Los dilemas de la innovación

18 de Abril de 2024

Mauricio Gonzalez Lara

Los dilemas de la innovación

MAURICIO

Fast Company, la celebrada revista de negocios estadounidense, publica este mes su ya tradicional listado de las 100 mentes más creativas en el mundo de los negocios. El número, como siempre, es de una heterogeneidad fascinante: de diseñadores y managers urbanos que conciben a las ciudades como redes orgánicas para distribuir ideas (James Anderson, de Bloomberg Philantropies) a ejecutivos de firmas tecnológicas (Facebook, Amazon), sin obviar a artistas que han revolucionado el concepto de hombre “renacentista” (Donald Glover, músico, actor y creador de la serie Atlanta), chefs (Massimo Botura) o científicos enfocados en acelerar la transición hacia la energía ciento por ciento renovable.

Advertencia: Fast Company no tiene empacho en sacrificar rigor en aras de favorecer una imagen de vanguardia un tanto frívola (la “onda” importa más que el uso práctico, por ejemplo); sin embargo, sus rankings, al igual que los de Wired, poseen la virtud de motivar al lector a reflexionar en torno al significado y verdadero valor de la innovación: la mayor parte de los personajes incluidos distan mucho de ser ejecutivos en puestos convencionales. El grueso proviene de marcas reconocibles, obvio, pero el listado deja claro que no forzosamente los más creativos son los más poderosos económicamente. Esta aparente discrepancia entre innovación y máxima rentabilidad me recordó una plática que sostuve hace alrededor de una década con Jim Collins, autor del libro Built to Last (Empresas que perduran, Norma 1996), un clásico que analiza los factores que se yuxtaponen para que una corporación trascienda en el largo plazo.

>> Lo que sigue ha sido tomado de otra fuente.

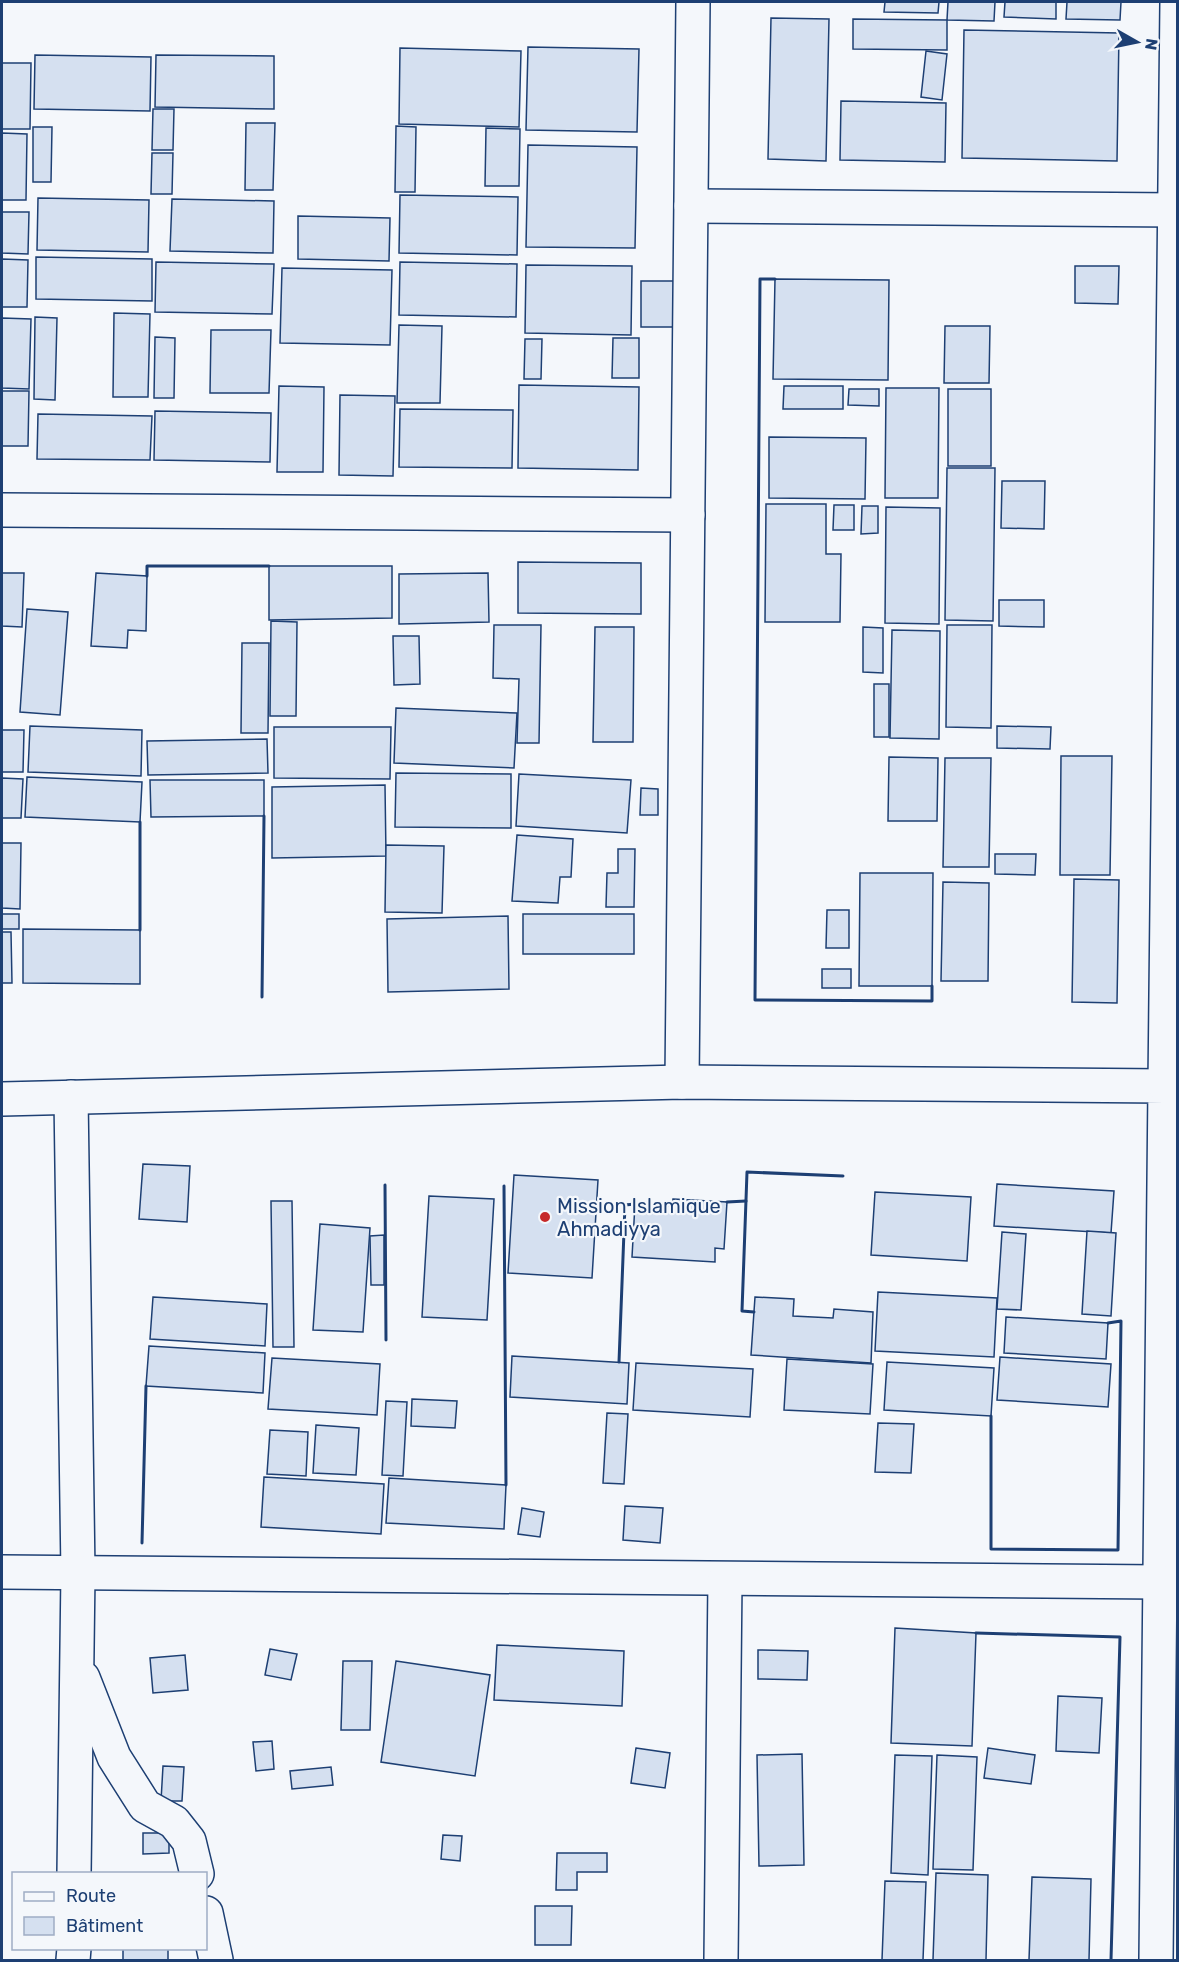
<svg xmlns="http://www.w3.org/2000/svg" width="1179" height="1962" font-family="Rubik,sans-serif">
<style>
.building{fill:#d5e0f0;stroke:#1d3f73;stroke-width:1.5}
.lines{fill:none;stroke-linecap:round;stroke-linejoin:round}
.minor-casing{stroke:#1d3f73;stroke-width:36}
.tertiary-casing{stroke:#1d3f73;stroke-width:36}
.minor{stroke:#f4f7fb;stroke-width:33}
.tertiary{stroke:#f4f7fb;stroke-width:33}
.wall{stroke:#1d3f73;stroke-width:3}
.poi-dot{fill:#c62828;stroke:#f4f7fb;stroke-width:2}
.labels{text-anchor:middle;stroke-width:4.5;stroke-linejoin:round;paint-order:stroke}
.poi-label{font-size:20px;fill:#1d3f73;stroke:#f4f7fb;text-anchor:start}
</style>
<rect width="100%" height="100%" fill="#f4f7fb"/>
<!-- building -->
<g class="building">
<path d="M885,2H939L938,13L884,12Z"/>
<path d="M948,2H995L994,21L947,20Z"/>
<path d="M1005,2H1056V19L1004,17Z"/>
<path d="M1067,2H1121L1120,20L1066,19Z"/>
<path d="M771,18L829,19L826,161L768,159Z"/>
<path d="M853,19L947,20V50L853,49Z"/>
<path d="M964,30L1119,33L1117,161L962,158Z"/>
<path d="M528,47L639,49L637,132L526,130Z"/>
<path d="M400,48L521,51L519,127L399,124Z"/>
<path d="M926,51L947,54L942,100L921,97Z"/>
<path d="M35,55L151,57L150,111L34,109Z"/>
<path d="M156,55L274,56V109L155,107Z"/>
<path d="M2,63H31L30,129H2Z"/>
<path d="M841,101L946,103L945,162L840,160Z"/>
<path d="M153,109H174L173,150H152Z"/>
<path d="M246,123H275L273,190H245Z"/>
<path d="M396,126L416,127L415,192H395Z"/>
<path d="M33,127H52L51,182H33Z"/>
<path d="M486,128L520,129L519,186H485Z"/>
<path d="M2,133L27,134L26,200H2Z"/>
<path d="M528,145L637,147L635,248L526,247Z"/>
<path d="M152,153H173L172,194H151Z"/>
<path d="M400,195L518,197L517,255L399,253Z"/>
<path d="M38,198L149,200L148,252L37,250Z"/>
<path d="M172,199L274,201L273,253L170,251Z"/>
<path d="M2,212H29L28,254L2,253Z"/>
<path d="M298,216L390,218L389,261L298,259Z"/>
<path d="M36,257L152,259V301L36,299Z"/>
<path d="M2,259L28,260L27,307H2Z"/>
<path d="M156,262L274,264L272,314L155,312Z"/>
<path d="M400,262L517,264L516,317L399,315Z"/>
<path d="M526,265L632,266L631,335L525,333Z"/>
<path d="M1075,266H1119L1118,304L1075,303Z"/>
<path d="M282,268L392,270L390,345L280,343Z"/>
<path d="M775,279L889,280L888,380L773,379Z"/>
<path d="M641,281H674L673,327H641Z"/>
<path d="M114,313L150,314L148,397H113Z"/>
<path d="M35,317L57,318L55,400L34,399Z"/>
<path d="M2,318L31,319L29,389L2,388Z"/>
<path d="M399,325L442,326L440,403H397Z"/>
<path d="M945,326H990L989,383H944Z"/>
<path d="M211,330H271L269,393H210Z"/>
<path d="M155,337L175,338L174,398H154Z"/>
<path d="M613,338H639V378H612Z"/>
<path d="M525,339H542L541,379H524Z"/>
<path d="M519,385L639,387L638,470L518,468Z"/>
<path d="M279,386L324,387L323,472H277Z"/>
<path d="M784,386H843V409H783Z"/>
<path d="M886,388H939L938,498H885Z"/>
<path d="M849,389H879V406L848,405Z"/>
<rect x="948" y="389" width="43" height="77"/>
<path d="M2,391H29L28,446H2Z"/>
<path d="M340,395L395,396L393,476L339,475Z"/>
<path d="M400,409L513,410L512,468L399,467Z"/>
<path d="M155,411L271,413L270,462L154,460Z"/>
<path d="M38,414L152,416L150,460L37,459Z"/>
<path d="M769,437L866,438L865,499L769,498Z"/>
<path d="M947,468H995L993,621L945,620Z"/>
<path d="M1002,481H1045L1044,529L1001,528Z"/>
<path d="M766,504H826V554H841L840,622H765Z"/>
<path d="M834,505H854V530H833Z"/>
<path d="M862,506H878V533L861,534Z"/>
<path d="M886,507L940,508L939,624L885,623Z"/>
<path d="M518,562L641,563V614L518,613Z"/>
<path d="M269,566H392V618L269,620Z"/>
<path d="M2,573H24L22,627L2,626Z"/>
<path d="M96,573L147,576L146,631L128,630L127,648L91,646Z"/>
<path d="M488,573L489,622L399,624V574Z"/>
<path d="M999,600H1044V627L999,626Z"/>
<path d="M27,609L68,612L60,715L20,712Z"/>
<path d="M271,621L297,622L296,716H270Z"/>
<path d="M494,625H541L539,743H517L519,679L493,678Z"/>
<path d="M947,625H992L991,728L946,727Z"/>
<path d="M595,627H634L633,742H593Z"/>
<path d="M863,627L883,628V673L863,672Z"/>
<path d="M892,630L940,631L939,739L890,738Z"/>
<path d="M393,636H419L420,684L394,685Z"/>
<path d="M242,643H269L268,733H241Z"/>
<rect x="874" y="684" width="15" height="53"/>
<path d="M396,708L517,713L514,768L394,763Z"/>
<path d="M30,726L142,730L141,776L28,772Z"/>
<path d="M997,726L1051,727L1050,749L997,748Z"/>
<path d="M274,727H391L390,779L274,778Z"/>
<path d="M2,730H24L23,772H2Z"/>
<path d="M267,739L268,773L148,775L147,741Z"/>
<path d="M1061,756H1112L1110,875H1060Z"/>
<path d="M889,757L938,758L937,821H888Z"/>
<path d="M945,758H991L989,867H943Z"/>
<path d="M396,773L511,774V828L395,827Z"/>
<path d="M519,774L631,780L627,833L516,826Z"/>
<path d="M27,777L142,782L140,822L25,817Z"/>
<path d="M2,778L23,779L21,818H2Z"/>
<path d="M150,780H264V816L151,817Z"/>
<path d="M385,785L386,856L272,858V787Z"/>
<path d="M641,788L658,789V815H640Z"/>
<path d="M517,835L573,839L571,877H560L558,903L512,901Z"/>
<path d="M2,843H21L20,909L2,908Z"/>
<path d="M386,845L444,846L442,913L385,912Z"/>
<path d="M618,849H635L634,907H606L607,873H618Z"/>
<path d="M995,854H1036L1035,875L995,874Z"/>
<path d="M860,873H933L932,986H859Z"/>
<path d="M1074,879L1119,880L1117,1003L1072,1002Z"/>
<path d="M943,882L989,883L988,981H941Z"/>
<path d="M827,910H849V948H826Z"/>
<rect x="2" y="914" width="17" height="15"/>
<rect x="523" y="914" width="111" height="40"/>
<path d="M508,916L509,989L388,992L387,919Z"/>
<path d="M23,929L140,930V984L23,983Z"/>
<path d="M2,932H11L12,983H2Z"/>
<rect x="822" y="969" width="29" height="19"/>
<path d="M143,1164L190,1166L187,1222L139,1219Z"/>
<path d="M514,1175L598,1180L592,1278L508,1273Z"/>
<path d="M997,1184L1114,1191L1111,1233L994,1226Z"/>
<path d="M875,1192L971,1197L967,1261L871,1255Z"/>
<path d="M429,1196L494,1199L487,1320L422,1317Z"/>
<path d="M673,1199L727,1202L724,1249L715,1248V1262L632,1257L635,1204L672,1206Z"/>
<path d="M271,1201H292L294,1347H273Z"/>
<path d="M320,1224L370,1228L363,1332L313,1330Z"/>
<path d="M1087,1231L1116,1233L1111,1316L1082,1314Z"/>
<path d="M1002,1232L1026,1234L1021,1310L997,1309Z"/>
<path d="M384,1235V1285H371L370,1236Z"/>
<path d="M878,1292L997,1298L994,1357L875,1351Z"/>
<path d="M153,1297L267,1304L265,1346L150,1339Z"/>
<path d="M755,1297L794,1299L793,1316L833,1318L834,1309L873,1312L871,1363L751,1355Z"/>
<path d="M1006,1317L1108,1323L1106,1359L1004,1353Z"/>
<path d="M149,1346L265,1353L263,1393L146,1386Z"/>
<path d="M512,1356L629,1363L627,1404L510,1397Z"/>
<path d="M1000,1357L1111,1364L1108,1407L997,1400Z"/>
<path d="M272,1358L380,1364L377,1415L268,1409Z"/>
<path d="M787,1359L873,1364L870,1414L784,1410Z"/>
<path d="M887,1362L994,1368L991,1416L884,1410Z"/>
<path d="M636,1363L753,1369L750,1417L633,1410Z"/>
<path d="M412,1399L457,1401L455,1428L411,1426Z"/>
<path d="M386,1401L407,1402L403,1476L382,1475Z"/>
<path d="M607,1413L628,1414L624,1484L603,1483Z"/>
<path d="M878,1423L914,1424L911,1473L875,1472Z"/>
<path d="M316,1425L359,1428L356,1475L313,1473Z"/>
<path d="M270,1430L308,1432L306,1476L267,1474Z"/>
<path d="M264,1477L384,1484L381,1534L261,1527Z"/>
<path d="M389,1478L506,1485L504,1529L386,1523Z"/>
<path d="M625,1506L663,1508L660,1543L623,1540Z"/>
<path d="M522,1508L544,1512L540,1537L518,1534Z"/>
<path d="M895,1628L976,1633L972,1746L891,1743Z"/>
<path d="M497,1645L624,1651L622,1706L494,1700Z"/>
<path d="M270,1649L297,1654L291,1680L265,1675Z"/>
<path d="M758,1650L808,1651L807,1680L758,1679Z"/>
<path d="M185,1655L188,1690L153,1693L150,1658Z"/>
<path d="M343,1661H372L370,1730H341Z"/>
<path d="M396,1661L490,1675L475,1776L381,1762Z"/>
<path d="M1058,1696L1102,1698L1099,1753L1056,1751Z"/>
<path d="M272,1741L274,1769L256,1771L253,1742Z"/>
<path d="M636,1748L670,1753L665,1788L631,1783Z"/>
<path d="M988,1748L1035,1755L1031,1784L984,1778Z"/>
<path d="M802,1754L804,1865L759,1866L757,1755Z"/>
<path d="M895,1755L932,1756L928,1875L891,1873Z"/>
<path d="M937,1755L977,1757L973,1870L933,1869Z"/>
<path d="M163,1766L184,1767L182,1801H161Z"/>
<path d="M331,1767L333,1785L292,1789L290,1771Z"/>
<path d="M143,1833H169V1853L143,1854Z"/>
<path d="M443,1835L462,1836L460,1861L441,1859Z"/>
<path d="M557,1853H607V1872H577V1890H556Z"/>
<path d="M936,1873L988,1875L986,1960H933Z"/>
<path d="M1032,1877L1091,1879L1089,1960H1029Z"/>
<path d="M885,1881L926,1882L923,1960H882Z"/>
<path d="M535,1906H572L571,1945H535Z"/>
<rect x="123" y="1948" width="45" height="12"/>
</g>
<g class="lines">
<defs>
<g id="minor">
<path d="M691,206L1178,210"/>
<path d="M2,510L688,515"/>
<path d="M682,1082L693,2"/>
<path d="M71,1097L78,1573L74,1874"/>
<path d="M2,1099L682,1082L1165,1086L1156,1960"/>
<path d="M2,1572L1160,1582"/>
<path d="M83,1678L114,1757L145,1806L174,1822L189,1841L197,1874"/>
<path d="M206,1913L216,1960"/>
<path d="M73,1960L74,1948"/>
<path d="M721,1960L725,1579"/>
</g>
<path id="tertiary" d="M1177,2L1165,1086H1178"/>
</defs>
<!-- minor casing -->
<use href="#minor" class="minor-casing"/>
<!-- tertiary casing -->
<use href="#tertiary" class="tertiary-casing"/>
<!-- minor -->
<use href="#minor" class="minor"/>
<!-- tertiary -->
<use href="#tertiary" class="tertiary"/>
<!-- wall -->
<g class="wall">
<path d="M775,279H760L755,1000L932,1001V986"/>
<path d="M147,576V566H269"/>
<path d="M140,930V822"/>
<path d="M262,997L264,816"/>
<path d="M385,1185L386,1340"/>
<path d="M504,1186L506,1485"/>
<path d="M727,1202L746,1201"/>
<path d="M754,1312L742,1311L747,1172L843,1176"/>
<path d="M619,1362L625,1205L635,1204"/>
<path d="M991,1416V1549L1118,1550L1121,1321L1108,1323"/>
<path d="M142,1543L146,1386"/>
<path d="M976,1633L1120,1637L1111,1960"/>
</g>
</g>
<!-- markers -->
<circle class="poi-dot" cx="545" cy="1217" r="6"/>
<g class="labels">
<!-- poi labels -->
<g class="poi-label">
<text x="557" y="1213">Mission Islamique<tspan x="557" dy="23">Ahmadiyya</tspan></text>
</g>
</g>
<!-- border -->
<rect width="1179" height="1962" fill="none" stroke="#1d3f73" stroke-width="6"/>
<!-- legend -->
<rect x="12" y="1872" width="195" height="78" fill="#f4f7fb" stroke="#9eadc5" stroke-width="1.5"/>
<rect x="24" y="1892" width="30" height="9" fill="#f4f7fb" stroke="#9eadc5" stroke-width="1.5"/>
<text x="66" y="1902" font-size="18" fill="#1d3f73">Route</text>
<rect x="24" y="1917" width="30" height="18" fill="#d5e0f0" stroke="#9eadc5" stroke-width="1.5"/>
<text x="66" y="1932" font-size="18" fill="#1d3f73">Bâtiment</text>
<!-- north arrow -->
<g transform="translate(1137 42) rotate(99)" stroke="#f4f7fb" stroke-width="4.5" paint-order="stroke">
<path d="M0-4.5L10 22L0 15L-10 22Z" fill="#1d3f73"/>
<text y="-9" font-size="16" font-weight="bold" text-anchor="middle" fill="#1d3f73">N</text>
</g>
</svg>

Collins es un escéptico de la innovación total en términos de rentabilidad. Su corazón, me dijo tras finalizar una plática en un congreso celebrado en Los Angeles, estaba con los innovadores, pero estos casi nunca lograban construir compañías sobresalientes. Incluso se podría argumentar que “outliers” como Steve Jobs o Mark Zuckerberg copiaron, en su momento, modelos ya existentes que ponen en tela de juicio su naturaleza 100% innovadora. A fines del siglo pasado, le preguntaron al ya fallecido Andy Grove, fundador de Intel, cuál iba a ser la “próxima gran cosa” que iba a revolucionar al mundo. Grove contestó que “ésa era una manera muy peligrosa de pensar”, pues sabía que cuando el microprocesador dejara de ser “la gran cosa”, Intel ya no sería líder. Incluso si Intel inventaba esa “gran cosa”, las posibilidades de que llegue alguien más e inserte esa innovación en un esquema de negocio más lucrativo son mayores a que la misma compañía se beneficie de ello.

Microsoft debe pensar algo similar cuando le preguntan cuál será “la próxima gran cosa” después del Windows. ¿Para qué construir otra? No sería sabio en términos estratégicos. No en vano va en la décima versión. Ser demasiado innovador puede ser peligroso. No necesariamente los creadores de un concepto iconoclasta son los que al final del día se quedan con el predominio del mercado. También es necesario ampliar la concepción de lo que entendemos por ser creativo. La innovación no se restringe a inventar productos o esquemas de negocio, sino a pensar lateralmente en toda la organización.

No se trata de inventar “una gran cosa” cada semana, sino de abordar con nuevas perspectivas los pequeños problemas que aquejan a una empresa todos los días, y que pueden ir desde mejorar el servicio al cliente a una sencilla reducción de costos. Quizá esos triunfos no sean tan espectaculares como para figurar en Fast Company, pero estoy seguro que es la suma de esas pequeñas innovaciones la que termina marcando la diferencia entre lo efímero y lo permanente, entre la mera moda y la tan ansiada trascendencia.